[Begin Selection]

# List of Paph species.



## Ron-NY (Jul 20, 2007)

Being I posted the Kew Checklist of Phrag species in a thread I thought the Paph checklist might come in handy for someone

EDIT: Let's try again

http://www.kew.org/wcsp/qsearch.do;jsessionid=F5D8CFC068FA42DAB0BF5C8F4A0BA593


----------



## likespaphs (Jul 20, 2007)

maybe it's just me, but the link isn't working...


----------



## Ron-NY (Jul 20, 2007)

sorry, I redid the link, let me know if it is working this time.


----------



## likespaphs (Jul 21, 2007)

nope. not for me.
maybe it just doesn't like me...


----------



## Ron-NY (Oct 9, 2007)

Type Paphiopedilum in the box and then hit find name.

This can be done with any genus


----------



## TheLorax (Oct 9, 2007)

Typing the genus in the search box worked.


----------



## Corbin (Oct 10, 2007)

Is there someplace you can go and find if a plant has been named if you only know its parent's names as in (Space Flight x Hsinying Web?)


----------



## goldenrose (Oct 10, 2007)

Corbin said:


> Is there someplace you can go and find if a plant has been named if you only know its parent's names as in (Space Flight x Hsinying Web?)


Here's where you want to go:
http://www.rhs.org.uk/research/registerpages/orchid_parentage.asp


----------



## Corbin (Oct 12, 2007)

Thanks


----------

[End Selection]

** Objective 1 **
Answer these questions about the thread:
(a) Which checklist had Ron-NY already posted in another thread?
(b) What did Ron-NY say to type in the box before hitting find name?
(c) Which two parent names did Corbin give as an example?
** Objective 2 **
Write down the part of the thread between "sorry, I redid" and "doesn't like me...", inclusive.
** Objective 3 **
Translate this sentence from the thread into Spanish: "Typing the genus in the search box worked."

[Begin Recorded data]

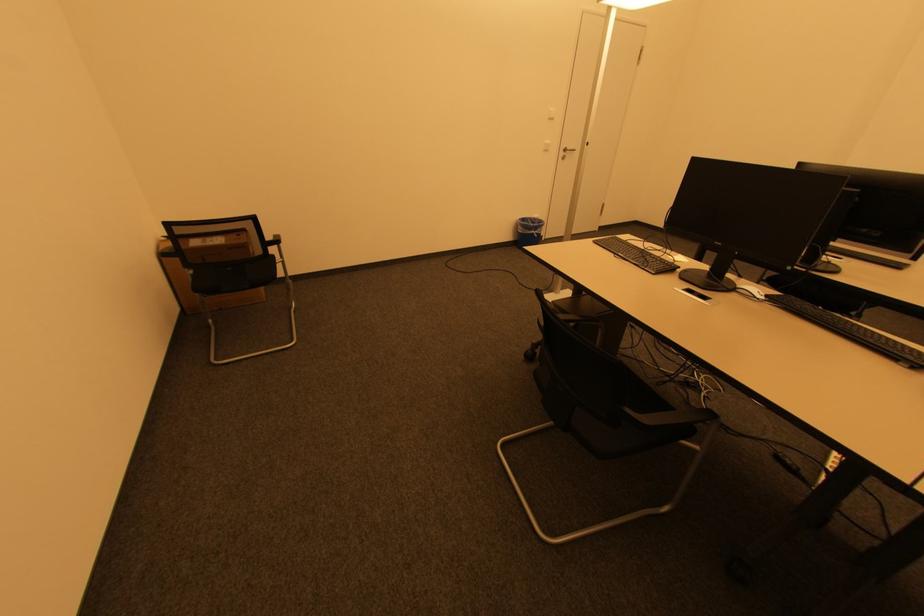
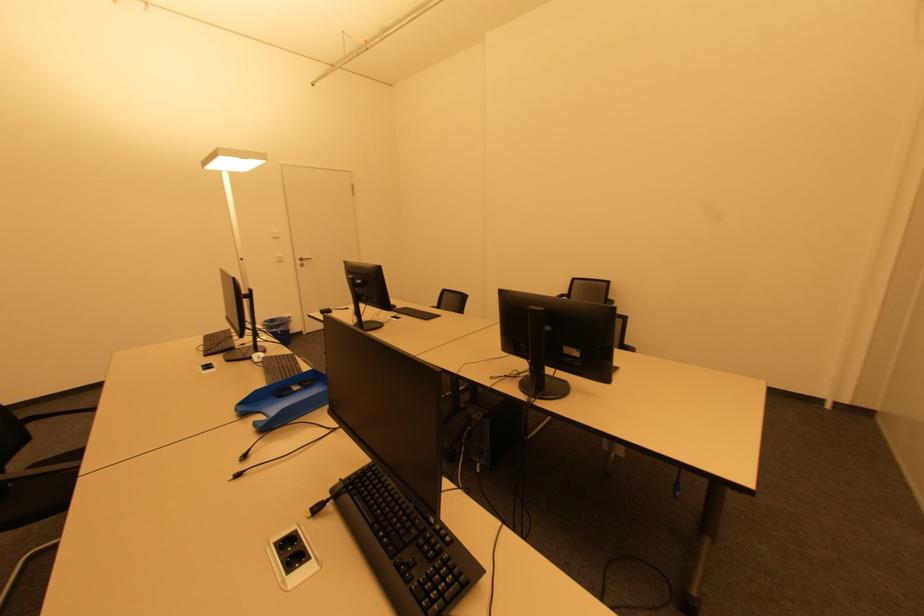
What movement of the cameraman would produce the second image?

The movement direction of the cameraman is right, backward.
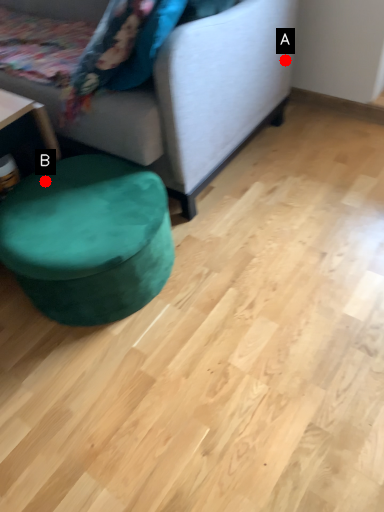
Question: Two points are circled on the image, labeled by A and B beside each circle. Which of the following is the farthest from the observer?

Choices:
 (A) A is further
 (B) B is further

Answer: (A)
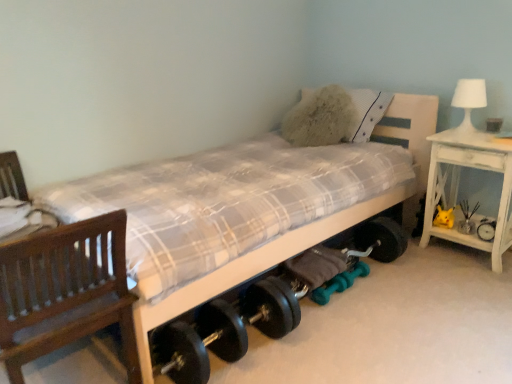
Question: Choose the correct answer: Is teal rubber dumbbell at lower center, placed as the 2th dumbbell when sorted from right to left, inside yellow plush toy at right or outside it?

Choices:
 (A) outside
 (B) inside

Answer: (A)

Question: From the image's perspective, relative to yellow plush toy at right, is teal rubber dumbbell at lower center, marked as the first dumbbell in a left-to-right arrangement, above or below?

Choices:
 (A) above
 (B) below

Answer: (B)

Question: Based on their relative distances, which object is nearer to the yellow plush toy at right?

Choices:
 (A) teal rubber dumbbell at lower center, which appears as the 2th dumbbell when viewed from the left
 (B) brown wooden chair at left
 (C) white glossy table lamp at upper right
 (D) white distressed wood nightstand at right
 (E) teal rubber dumbbell at lower center, placed as the 2th dumbbell when sorted from right to left

Answer: (D)

Question: Which is farther from the white wood bed at center?

Choices:
 (A) teal rubber dumbbell at lower center, marked as the first dumbbell in a left-to-right arrangement
 (B) teal rubber dumbbell at lower center, which appears as the 2th dumbbell when viewed from the left
 (C) white distressed wood nightstand at right
 (D) fuzzy white pillow at upper center
 (E) brown wooden chair at left

Answer: (B)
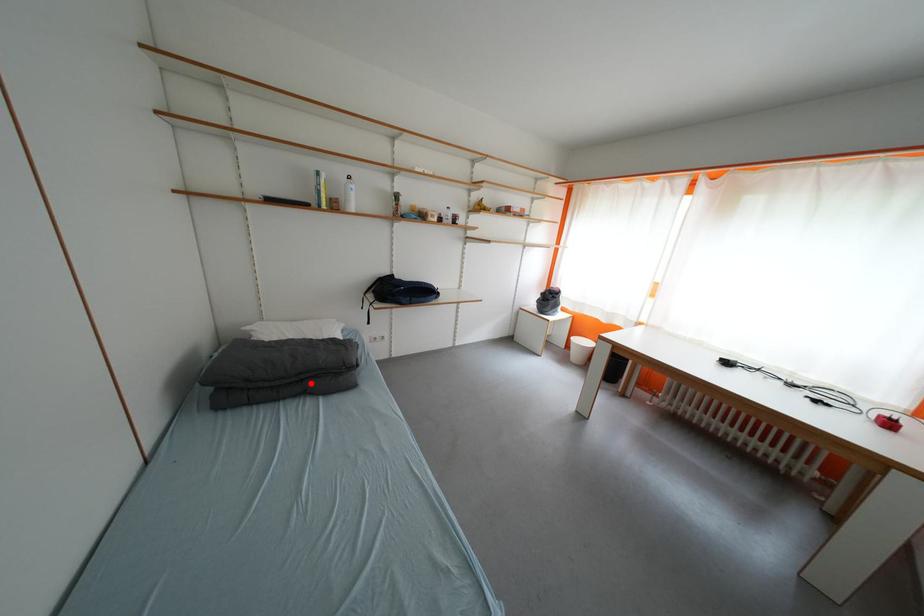
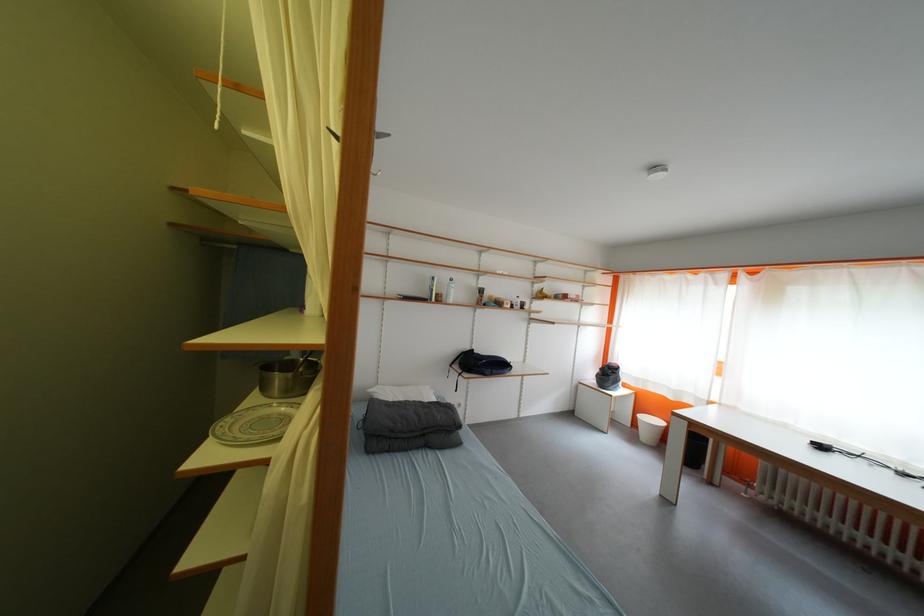
Question: I am providing you with two images of the same scene from different viewpoints. In image1, a red point is highlighted. Considering the same 3D point in image2, which of the following is correct?

Choices:
 (A) It is closer
 (B) It is farther

Answer: (B)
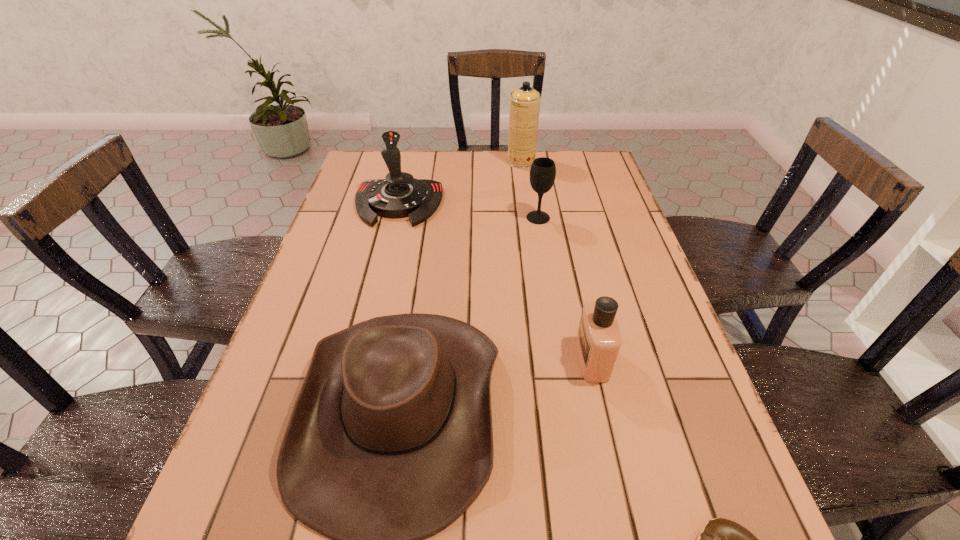
Where is `free point between the tallest object and the perfume`? free point between the tallest object and the perfume is located at coordinates (557, 260).

Find the location of `vacant area between the second tallest object and the wineglass`. vacant area between the second tallest object and the wineglass is located at coordinates (468, 211).

The image size is (960, 540). In order to click on unoccupied position between the second tallest object and the wineglass in this screenshot , I will do `click(468, 211)`.

Locate an element on the screen. free space between the perfume and the joystick is located at coordinates (495, 281).

At what (x,y) coordinates should I click in order to perform the action: click on vacant region between the tallest object and the perfume. Please return your answer as a coordinate pair (x, y). Looking at the image, I should click on (557, 260).

The image size is (960, 540). In order to click on free spot between the tallest object and the wineglass in this screenshot , I will do `click(530, 190)`.

This screenshot has width=960, height=540. Find the location of `unoccupied position between the tallest object and the wineglass`. unoccupied position between the tallest object and the wineglass is located at coordinates (530, 190).

The image size is (960, 540). In order to click on free spot between the aerosol can and the wineglass in this screenshot , I will do `click(530, 190)`.

Select which object is the fourth closest to the joystick. Please provide its 2D coordinates. Your answer should be formatted as a tuple, i.e. [(x, y)], where the tuple contains the x and y coordinates of a point satisfying the conditions above.

[(598, 341)]

Where is `the closest object to the perfume`? The image size is (960, 540). the closest object to the perfume is located at coordinates 390,440.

[End Recorded data]

** Task output 1 **
(a) The Kew Checklist of Phrag species.
(b) Paphiopedilum.
(c) Space Flight and Hsinying Web.

** Task output 2 **
sorry, I redid the link, let me know if it is working this time.


----------



## likespaphs (Jul 21, 2007)

nope. not for me.
maybe it just doesn't like me...

** Task output 3 **
Escribir el género en el cuadro de búsqueda funcionó.